Putting People-Based Marketing to Work For You
Once you know that level of insight, you know far more than you probably immediately realize – including where to focus your marketing efforts on moving forward.
When you use a service like Respona to conduct topic research for your collateral, for example, you can suddenly be far more precise than you could be in the past. You know that someone has a particular interest in Topic A. Now, you can create a piece of collateral that addresses the topic, satisfies their concerns and answers their questions in a way that then lets you branch out into different formats depending on where that person encounters your materials.

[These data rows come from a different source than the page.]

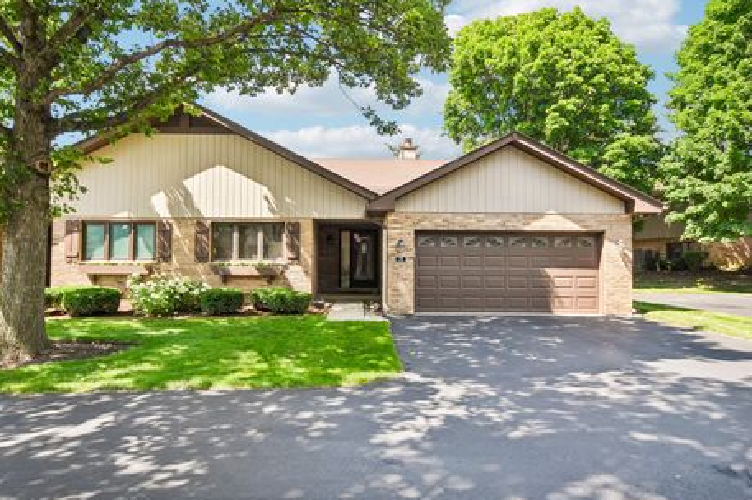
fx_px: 480
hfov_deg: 76.1
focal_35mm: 23
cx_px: 357
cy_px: 246
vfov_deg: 55.0
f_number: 8
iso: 500
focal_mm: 14
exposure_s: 1/250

You could take the same topic and use an Infographic maker like Visme (which I founded) to turn it into an Infographic for when your user is on a mobile device like a tablet. You could also turn it into a 500 word blog post for when they’re on their desktop. They’re still getting the exact same message that the same critical point in the buyer’s journey – it’s just that they’re experiencing it in a different way depending on an essential context that you didn’t have access to in the past.
If this sounds a lot like the types of market segmentation and targeted advertising techniques that you’re probably already using – that’s because it largely is. But at the same time, people-based marketing takes these concepts one step further, allowing you to easily tailor your marketing efforts to meet the needs of the individual, as opposed to asking your consumers to slightly shift the trajectory of their journey to make up for the limitations of the content you’ve created for them.
If you’re able to execute all of this properly, you’ll be able to engage with customers via personalized offers anywhere, at any time – thus reducing churn along the way. You’ll also be able to more easily attract new desirable customers who are then immediately matched to the characteristics of those users who matter most to you.
You’ll even put yourself in an excellent position to verify contact information and match it to real people, thus weeding out duplicate accounts and Internet bots – eliminating waste from your efforts, too.
Just a few short years ago, this level of one-to-one marketing probably seemed like a pipe dream for many people. But thanks to the rate that technology has continued to advance, it’s very much become an everyday reality for those who are willing to embrace it.
When you think about just how far Internet advertising has come in just the last five years in particular, it’s truly exciting to think about what the next five may have in store for us all.